# Can I operate a cylinder under water?



## robp790 (Jan 8, 2008)

I saw a neat prop in the Distortions catalog, an Acid spitter. I have every thing to make this prop,(in my mind) But I wondered if the pneumatic cylinder (double acting) can operate under 2 feet of water. I reason that as long as the valve is outside the barrel and only air is going thru the barrel it should be fine.

Now to find the spitter portion?


----------



## tonguesandwich (Oct 13, 2006)

This is one way on how you do a water pop up. Don't use pneumatics. You use a good strong pump, like to drain a pool (60bucks). This is vague but you connect (plumb) it into the bottom of a piece of PVC. On and overlapping the PVC is a larger piece of PVC that is sealed at the top... Thats your piston, the water from the pump pushes the top piece up and the when the pump is turned off, the prop comes down. You attach you head prop on the piece of PVC that is the top of your piston. The best thing to do is fiberglass your monster so it has weight to sink and it is waterproof. The trick is to drill a lot of little holes in the top of your prop so air can escape and sink back down. Water props are really easy once you change your thinking from air movement to H2O pressure.
Add bleach to your water so it doesn't get stinky on you.

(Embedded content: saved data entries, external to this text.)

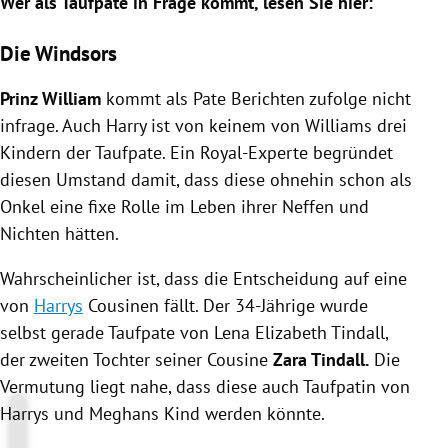
Wer als Taufpate in Frage kommt, lesen Sie hier:
Die Windsors
Prinz William
kommt als Pate Berichten zufolge nicht
infrage. Auch
Harry
ist von keinem von
Williams
drei
Kindern der Taufpate. Ein Royal-Experte begründet
diesen Umstand damit, dass diese ohnehin schon als
Onkel eine fixe Rolle im Leben ihrer Neffen und
Nichten hätten.
Wahrscheinlicher ist, dass die Entscheidung auf eine
von
Harrys
Cousinen fällt.
Der 34-Jährige wurde
selbst gerade Taufpate von
Lena Elizabeth Tindall
,
der zweiten Tochter seiner Cousine
Zara Tindall
.
Die
Vermutung liegt nahe, dass diese auch Taufpatin von
Harrys
und
Meghans
Kind werden könnte.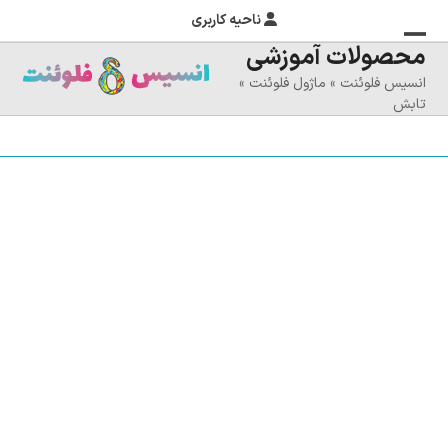
ناحیه کاربری
محصولات آموزشی
منوی
بستن
انسیس فلوئنت
»
ماژول فلوئنت
»
منوی
موبایل
تابش
را
موبایل
تغییر
دهید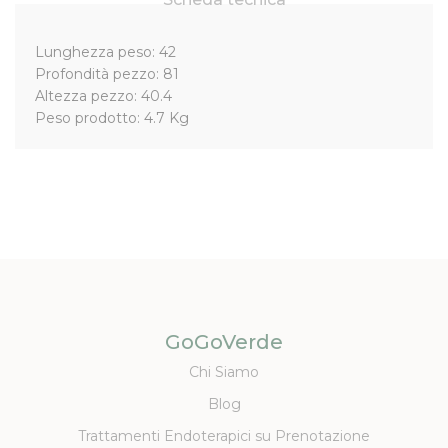
Lunghezza peso: 42
Profondità pezzo: 81
Altezza pezzo: 40.4
Peso prodotto: 4.7 Kg
GoGoVerde
Chi Siamo
Blog
Trattamenti Endoterapici su Prenotazione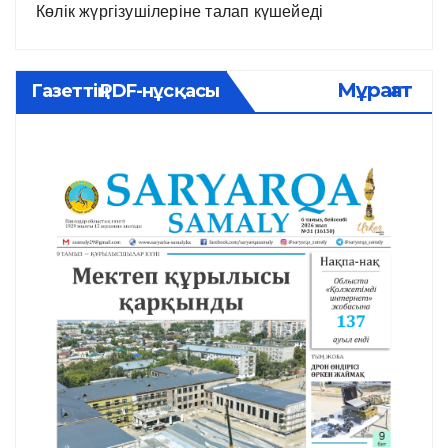
Көлік жүргізушілеріне талап күшейеді
Мұрағат
Газеттің PDF-нұсқасы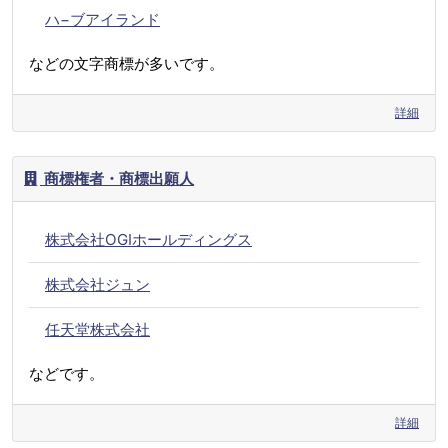
ハ−ブアイランド
などの文字商標が多いです。
詳細
商標権者・商標出願人
株式会社OGIホールディングス
株式会社ジュン
任天堂株式会社
などです。
詳細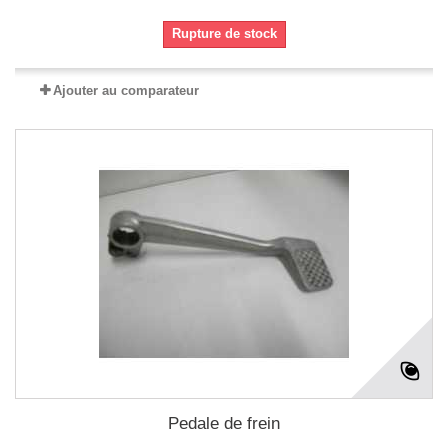
Rupture de stock
Ajouter au comparateur
Pedale de frein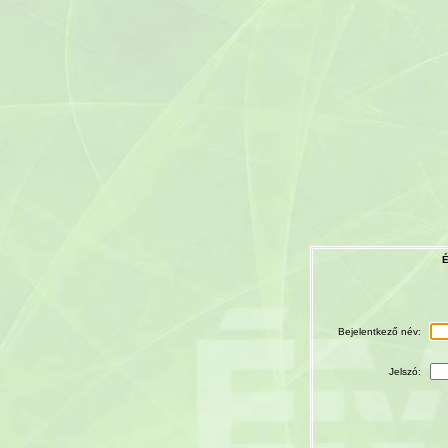
É
Bejelentkező név:
Jelszó: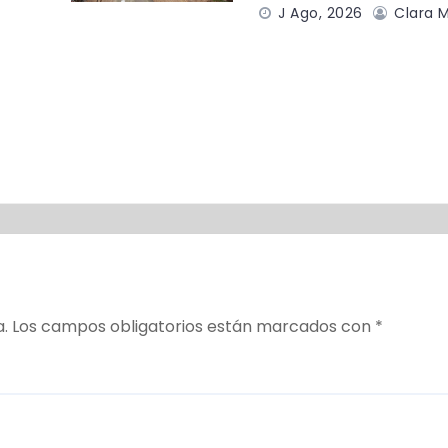
J Ago, 2026
Clara M
a.
Los campos obligatorios están marcados con
*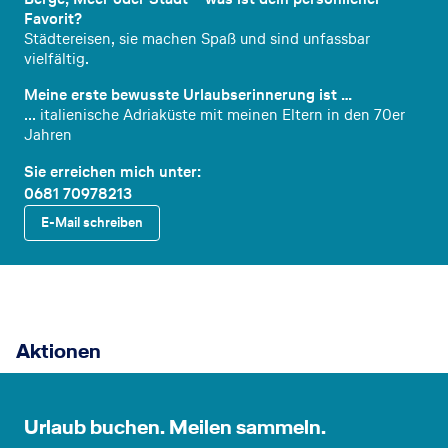
Favorit?
Städtereisen, sie machen Spaß und sind unfassbar
vielfältig.
Meine erste bewusste Urlaubserinnerung ist …
... italienische Adriaküste mit meinen Eltern in den 70er
Jahren
Sie erreichen mich unter:
0681 70978213
E-Mail schreiben
Aktionen
Urlaub buchen. Meilen sammeln.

If you want a spitter, add air through an external valve. Your spitter can pick up water from your barrel or pool, where ever you prop is staged. You do not need air for awesome movement.

THINK SIMPLE... this is not complex. Picture, blowing a straw wrapper off a straw, except your mouth is a water pump. Does this make sense to anyone but me?


----------



## slightlymad (May 25, 2006)

perfect sense


----------



## Spookineer (Aug 20, 2006)

Yes, a pneumatic cylinder will operate under water. Just be sure to dry out the entire mechanism when done.


----------



## gadget-evilusions (Jan 26, 2007)

Make sure you are also not using a steel bodied cylinder. Most good cylinders are stainless bodied with aluminum end caps, and as long as the fittings and mounting hardware are also aluminum or stainless, your parts can stay under water just fine. Then you can just run your air lines out of the water and to your solenoid valve which should be enclosed in a water proof housing if anywhere near your barrel.


----------